The FTC won’t postpone its informal hearing on an NPRM on online consumer reviews and testimonials, despite a request from the Interactive Advertising Bureau, the agency said Wednesday. The hearing is scheduled for Tuesday. IAB requested a 30-day extension, also asking the agency to reconsider its conclusion that “there are no disputed issues of material fact necessary to be resolved at the informal hearing." Agencies generally must provide 15 days’ notice in advance of such a hearing, the FTC said, and it published notice of this informal hearing on Jan. 16, 28 days in advance. In the agency’s NPRM, announced in June 2023, the agency concluded there are no "disputed issues of material fact that need to be resolved at an informal hearing.” The FTC has been “very clear” it wants to avoid exposing issues with the new rules that would block “honest opinion and violate the First Amendment,” said IAB Executive Vice President Lartease Tiffith in a statement Thursday. Just as in an informal hearing on the agency’s negative option rule, an administration judge will decide if the agency has met its burden in this case, said Tiffith: The agency is “underestimating the effects of changes to consumer reviews, and the public should have an opportunity to question its assumptions in front of an administrative judge with decision-making power.”

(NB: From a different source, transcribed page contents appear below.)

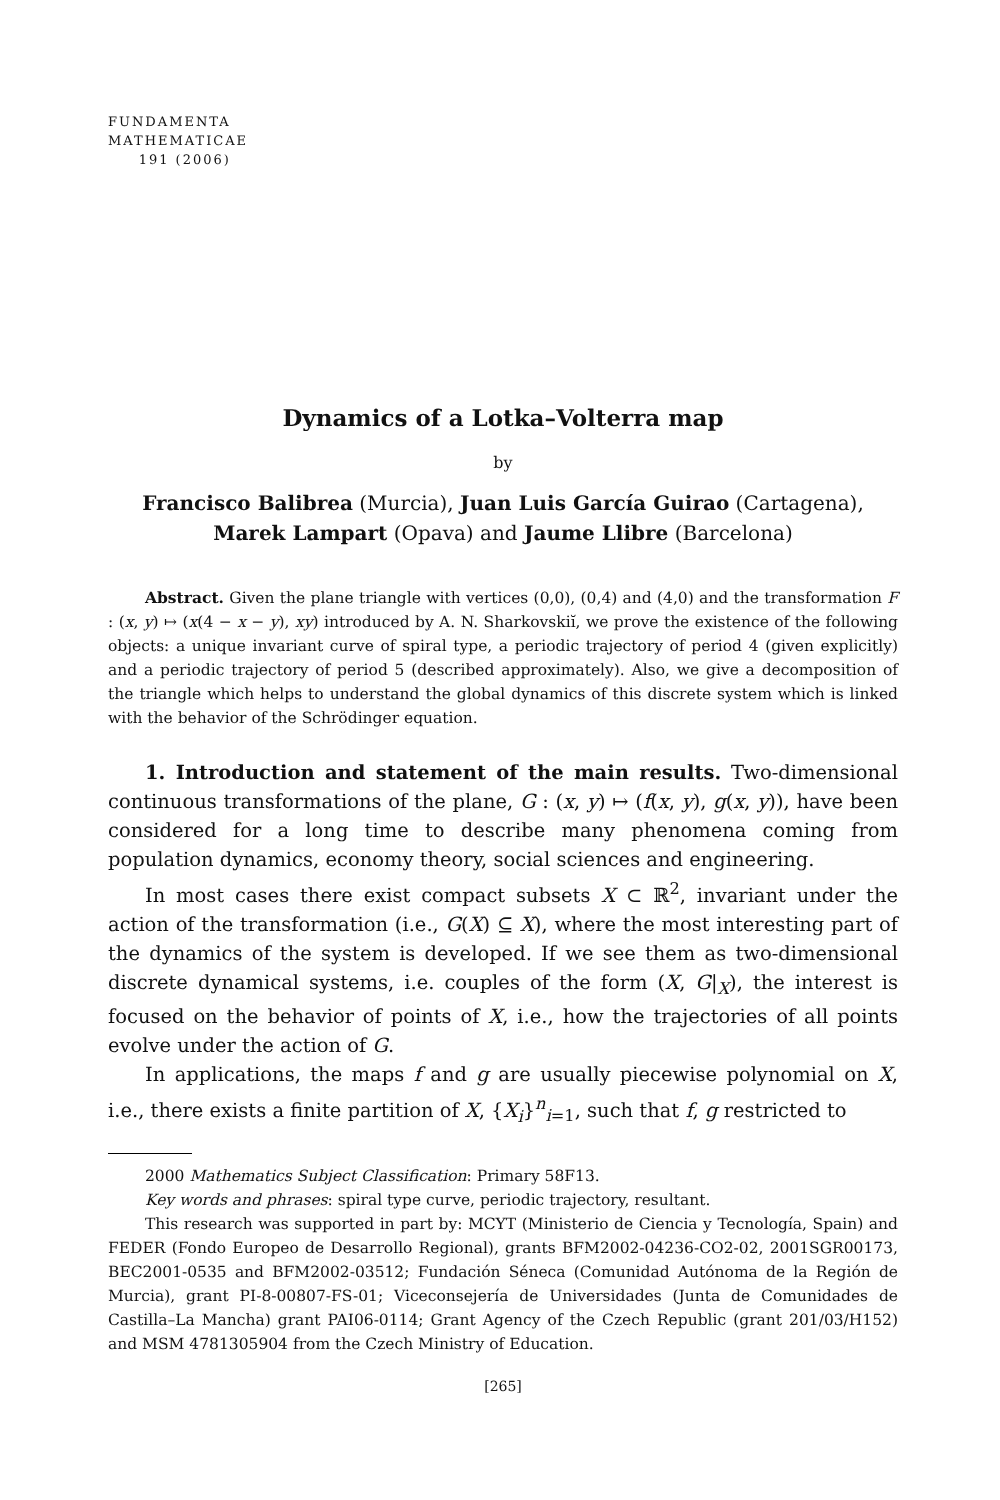FUNDAMENTA
MATHEMATICAE
191 (2006)
Dynamics of a Lotka–Volterra map
by
Francisco Balibrea (Murcia), Juan Luis García Guirao (Cartagena),
Marek Lampart (Opava) and Jaume Llibre (Barcelona)
Abstract. Given the plane triangle with vertices (0,0), (0,4) and (4,0) and the transformation F : (x, y) ↦ (x(4 − x − y), xy) introduced by A. N. Sharkovskiĭ, we prove the existence of the following objects: a unique invariant curve of spiral type, a periodic trajectory of period 4 (given explicitly) and a periodic trajectory of period 5 (described approximately). Also, we give a decomposition of the triangle which helps to understand the global dynamics of this discrete system which is linked with the behavior of the Schrödinger equation.
1. Introduction and statement of the main results. Two-dimensional continuous transformations of the plane, G : (x, y) ↦ (f(x, y), g(x, y)), have been considered for a long time to describe many phenomena coming from population dynamics, economy theory, social sciences and engineering.
In most cases there exist compact subsets X ⊂ ℝ<sup>2</sup>, invariant under the action of the transformation (i.e., G(X) ⊆ X), where the most interesting part of the dynamics of the system is developed. If we see them as two-dimensional discrete dynamical systems, i.e. couples of the form (X, G|<sub>X</sub>), the interest is focused on the behavior of points of X, i.e., how the trajectories of all points evolve under the action of G.
In applications, the maps f and g are usually piecewise polynomial on X, i.e., there exists a finite partition of X, {X<sub>i</sub>}<sup>n</sup><sub>i=1</sub>, such that f, g restricted to
2000 Mathematics Subject Classification: Primary 58F13.
Key words and phrases: spiral type curve, periodic trajectory, resultant.
This research was supported in part by: MCYT (Ministerio de Ciencia y Tecnología, Spain) and FEDER (Fondo Europeo de Desarrollo Regional), grants BFM2002-04236-CO2-02, 2001SGR00173, BEC2001-0535 and BFM2002-03512; Fundación Séneca (Comunidad Autónoma de la Región de Murcia), grant PI-8-00807-FS-01; Viceconsejería de Universidades (Junta de Comunidades de Castilla–La Mancha) grant PAI06-0114; Grant Agency of the Czech Republic (grant 201/03/H152) and MSM 4781305904 from the Czech Ministry of Education.
[265]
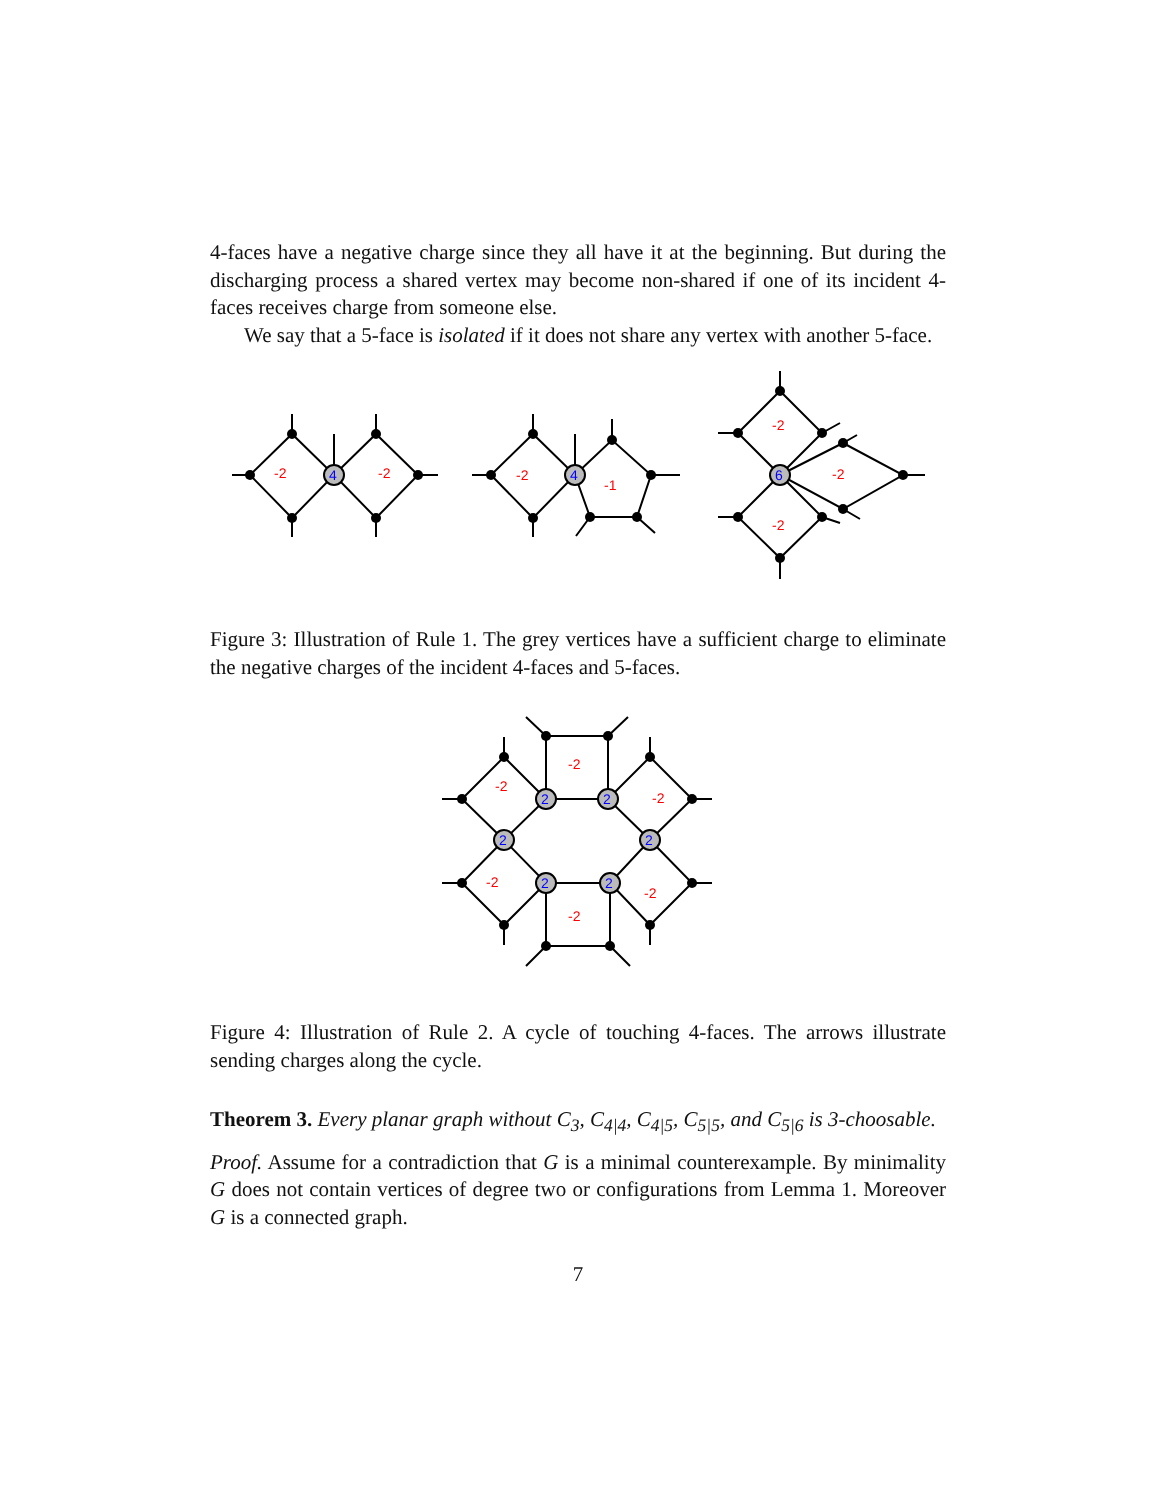4-faces have a negative charge since they all have it at the beginning. But during the discharging process a shared vertex may become non-shared if one of its incident 4-faces receives charge from someone else.
We say that a 5-face is isolated if it does not share any vertex with another 5-face.
4
4
6
-2
-2
-2
-1
-2
-2
-2
Figure 3: Illustration of Rule 1. The grey vertices have a sufficient charge to eliminate the negative charges of the incident 4-faces and 5-faces.
2
2
2
2
2
2
-2
-2
-2
-2
-2
-2
Figure 4: Illustration of Rule 2. A cycle of touching 4-faces. The arrows illustrate sending charges along the cycle.
Theorem 3. Every planar graph without C<sub>3</sub>, C<sub>4|4</sub>, C<sub>4|5</sub>, C<sub>5|5</sub>, and C<sub>5|6</sub> is 3-choosable.
Proof. Assume for a contradiction that G is a minimal counterexample. By minimality G does not contain vertices of degree two or configurations from Lemma 1. Moreover G is a connected graph.
7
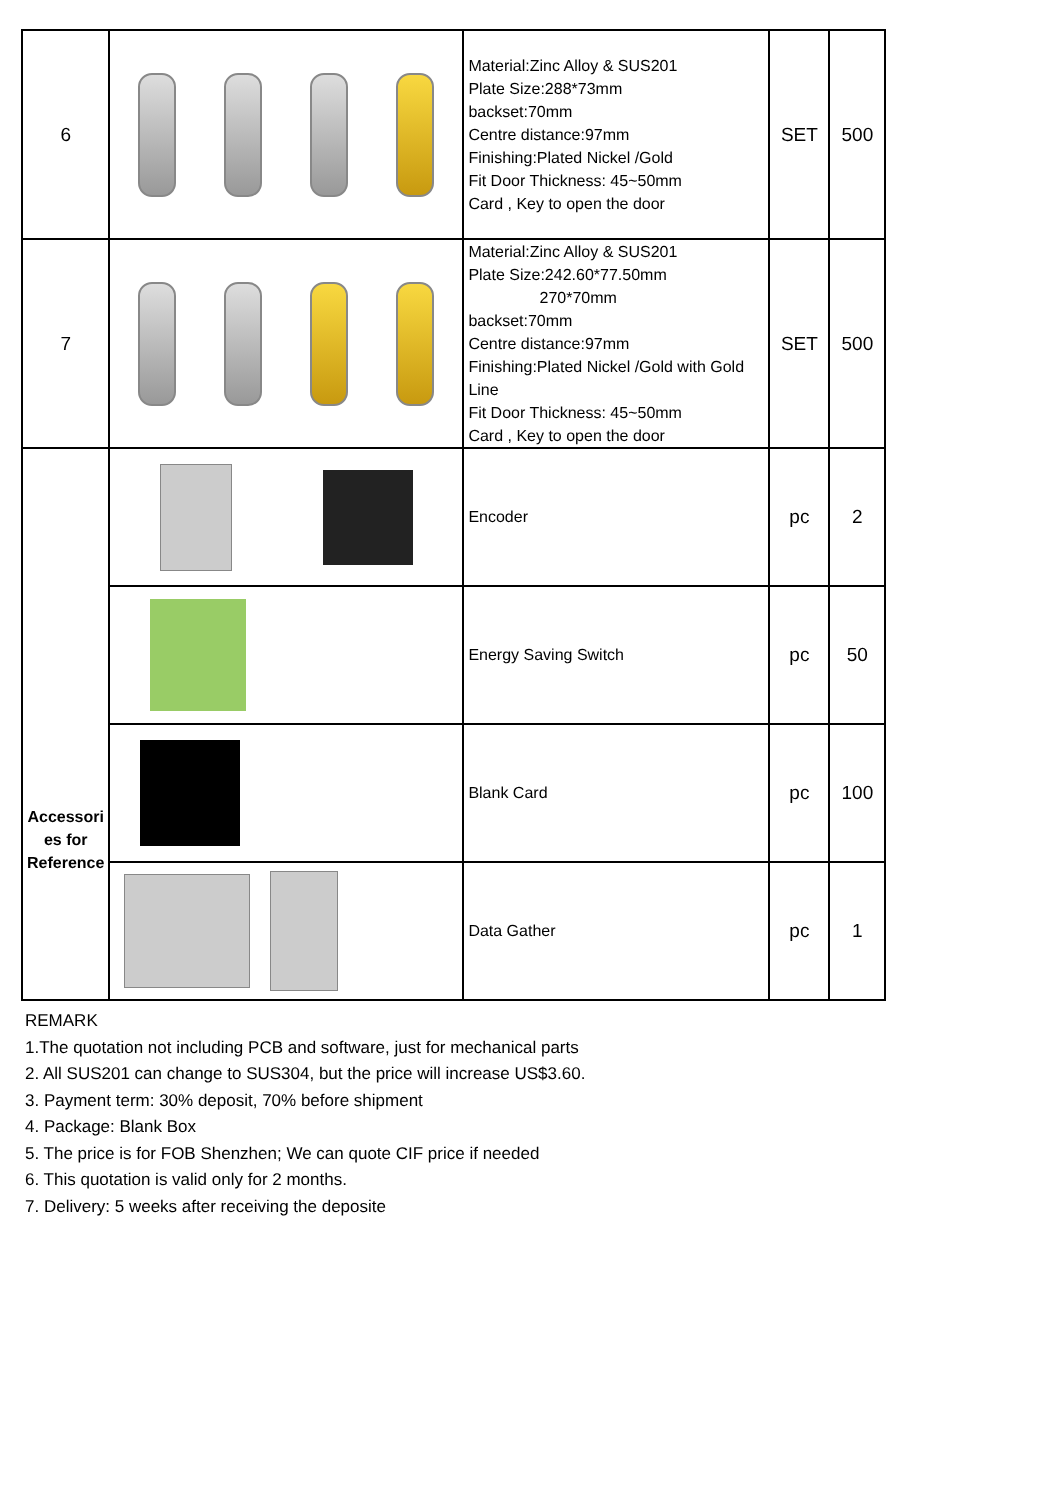| 6 | | Material:Zinc Alloy & SUS201 Plate Size:288*73mm backset:70mm Centre distance:97mm Finishing:Plated Nickel /Gold Fit Door Thickness: 45~50mm Card , Key to open the door | SET | 500 |
| 7 | | Material:Zinc Alloy & SUS201 Plate Size:242.60*77.50mm 270*70mm backset:70mm Centre distance:97mm Finishing:Plated Nickel /Gold with Gold Line Fit Door Thickness: 45~50mm Card , Key to open the door | SET | 500 |
| Accessori es for Reference | | Encoder | pc | 2 |
| | | Energy Saving Switch | pc | 50 |
| | | Blank Card | pc | 100 |
| | | Data Gather | pc | 1 |
REMARK
1.The quotation not including PCB and software, just for mechanical parts
2. All SUS201 can change to SUS304, but the price will increase US$3.60.
3. Payment term: 30% deposit, 70% before shipment
4. Package: Blank Box
5. The price is for FOB Shenzhen; We can quote CIF price if needed
6. This quotation is valid only for 2 months.
7. Delivery: 5 weeks after receiving the deposite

The Commerce Department should add ByteDance to its foreign trade restriction list to safeguard American data, Reps. Dan Crenshaw, R-Texas, and Josh Gottheimer, D-N.J., wrote Thursday. Commerce should add the TikTok parent company to the Bureau of Industry and Security’s entity list: “This step would be instrumental in applying licensing restrictions to the export of software from the U.S. to ByteDance for its applications. If American users aren't able to upgrade their app with software updates, which involves the export of U.S. software, then the operability of the applications of concern will be weakened.” They noted the department took similar action against Huawei and non-U.S. affiliates in 2019. The department didn’t comment.